Objective Most platelet transfusions given in the NICU are prophylactic, because the platelet count has fallen below a somewhat arbitrary limit. Platelet transfusions in the NICU carry risks. We hypothesized that new evidence-based definitions of neonatal thrombocytopenia and stricter adherence to transfusion guidelines would reduce platelet transfusions.
Methods First, we re-examined the diagnosis of neonatal thrombocytopenia by electronically tabulating platelet counts from neonates in a multihospital healthcare system. Second, we examined every platelet transfusion given in the system during 2006, identifying those within vs in violation of guidelines. Third, we revised platelet transfusion guidelines based on platelet mass (platelet count X MPV).

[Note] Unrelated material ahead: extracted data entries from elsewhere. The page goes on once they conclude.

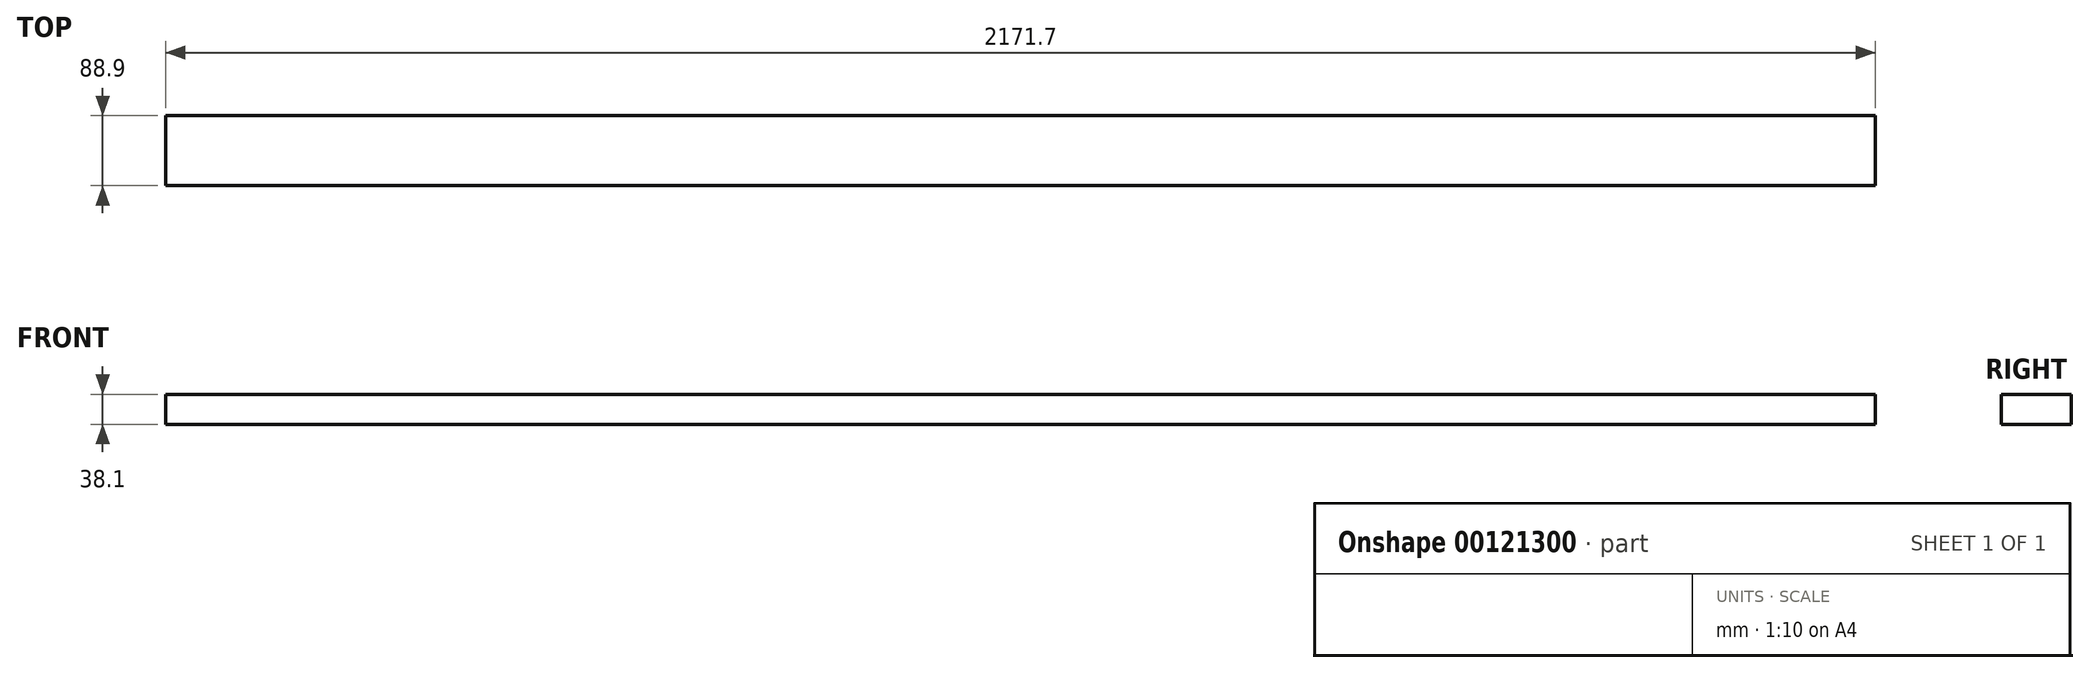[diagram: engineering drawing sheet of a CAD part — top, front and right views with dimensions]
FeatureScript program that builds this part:
annotation { "Feature Type Name" : "Feature", "Feature Type Description" : "" }
export const myFeature = defineFeature(function(context is Context, id is Id, definition is map)
    precondition{}
    {
        {
            var Q0;
            Q0=qCreatedBy(makeId("Front.planeOp"),FACE);
            var sketch = newSketch(context, id + "F0", { "sketchPlane" : qUnion([Q0])});
            skLineSegment(sketch, "E0.bottom", {"start": v(0, 0) * mm, "end": v(2171.7, 0) * mm});
            skLineSegment(sketch, "E0.top", {"start": v(0, 38.1) * mm, "end": v(2171.7, 38.1) * mm});
            skLineSegment(sketch, "E0.left", {"start": v(0, 0) * mm, "end": v(0, 38.1) * mm});
            skLineSegment(sketch, "E0.right", {"start": v(2171.7, 0) * mm, "end": v(2171.7, 38.1) * mm});
            skSolve(sketch);
        }
        {
            var Q0;
            Q0=makeQuery(id+"F0.imprint","IMPRINT",FACE,{"disambiguationData":[TD([[makeQuery(id+"F0.imprint","IMPRINT",EDGE,{"derivedFrom":sQuery(id+"F0.wireOp",EDGE,"E0.bottom")}),1.0]])]});
            extrude(context, id + "F1", {"entities" : qUnion([Q0]), "depth" : 88.9 * mm});
        }
    });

Results Platelet counts were obtained from 47291 neonates 22 to 42 wks gestation and new definitions of thrombocytopenia devised. The lower reference range was 110,000/uL for those <34 wks, and 125,000/uL for those >34 wks. During 2006, 4% of our NICU patients received (median 3) platelet transfusions, but for those weighing <1000 g, 53% received platelet transfusions. 215 platelet transfusions were given, 148 of which (69%) were compliant with our guidelines. Had the new platelet mass-based guidelines been in place, and adhered to, transfusions would have been 99 (46% of the actual number given).
Conclusions Platelet counts as low as 110,000/uL are normal among neonates <34 wks. Improvements must be made in adhering to transfusion guidelines, and the guidelines should be reexamined. Intermountain Healthcare is currently piloting a new paradigm based on platelet mass. Safely reducing platelet transfusions in the NICU will likely improve outcomes and reduce costs.